For more than a week, papers have been covering the problems of Orange County, Calif., apartment investor The Bethany Group. The company has accused its lenders of "starving" a 16-property portfolio by forcing employees, contractors, and utility bills to go unpaid.

Looking at where the properties are?Arizona, California, Colorado, and Florida?it's no surprise. Between high leverage levels, excess supply, and rising job losses, there will be more foreclosures in all of these markets in the months to come.

But Bethany says operations aren't the problem. It says all three of its investment portfolios are cash-flow positive and are paying off the $400 million in debt. Unfortunately, its loan-to- value ratios fell below minimum thresholds, pushing the properties into noncash default. Evan Smiley, the Costa Mesa attorney handling the filings for the company, told the Orange County Register that lenders gained control of rent payments and refused to release any of that cash to meet payroll, pay utility bills, or pay contractors.

Now, those employees, contractors, and utlity providers need to be paid. Trigild, a San Diego-based distressed receivership, property, and loan recovery specialist, has been appointed receiver of the portfolio. But what becomes of Bethany? Surely, we'll see a slugfest in the courts.

And what becomes of the other apartment owners around the country paying their loans but staring down scenarios where declining asset values will push their loans into default? It's a scary scenario that a number of apartment owners say they're facing. In some cases, the banks may work with them to find common ground.
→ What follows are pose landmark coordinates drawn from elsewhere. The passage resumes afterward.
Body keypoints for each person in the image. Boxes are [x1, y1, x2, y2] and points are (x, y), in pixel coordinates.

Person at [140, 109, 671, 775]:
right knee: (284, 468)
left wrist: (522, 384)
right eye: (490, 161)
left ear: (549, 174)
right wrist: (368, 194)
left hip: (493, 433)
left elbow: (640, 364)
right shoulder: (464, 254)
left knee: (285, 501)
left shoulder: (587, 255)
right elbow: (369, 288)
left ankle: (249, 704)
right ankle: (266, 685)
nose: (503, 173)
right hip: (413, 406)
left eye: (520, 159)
"The banks are open to discussing [loan modifications]," said Ryan Akins, Regional Director for The Bascom Group in Irvine, Calif. "Lenders aren't in the business of owning real estate. If there's a way to work something out that is mutually beneficial, everyone is open to doing that."
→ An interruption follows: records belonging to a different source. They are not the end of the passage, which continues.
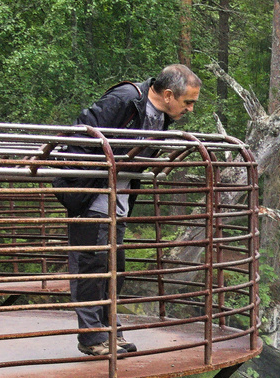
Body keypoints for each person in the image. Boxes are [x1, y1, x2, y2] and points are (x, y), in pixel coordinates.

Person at [66, 64, 200, 357]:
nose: (190, 109)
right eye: (187, 102)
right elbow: (81, 136)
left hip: (120, 202)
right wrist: (81, 187)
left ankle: (110, 331)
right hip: (93, 199)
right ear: (168, 94)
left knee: (115, 270)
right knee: (92, 268)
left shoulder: (160, 118)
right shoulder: (126, 99)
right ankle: (91, 337)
But in more difficult markets such as Florida, the situation could be tougher. "Banks do not want to extend any loan, even if it's performing," said one Florida builder bluntly, after requesting anonymity.

Another owner in Florida sees a major mess if banks don't revise their policies. "When you see banks posturing over details and holding back on giving you a loan extension when you're current, that's not good business," says the owner, who also requested anonymity. "If I'm put in the position where you're not willing to give me an extension, and there's not another bank that can give me a loan, all I can do is hand you back the keys. That's just really not intelligent business on behalf of a bank. The banks should do whatever they can to make sure their borrowers can still make debt service payments and stay whole on the loan. They need to keep that thing performing at all costs."

In Bethany's case, the bank didn't work with the owner. And, unfortunately, the same scenario could soon play out in other beleaguered markets around the country.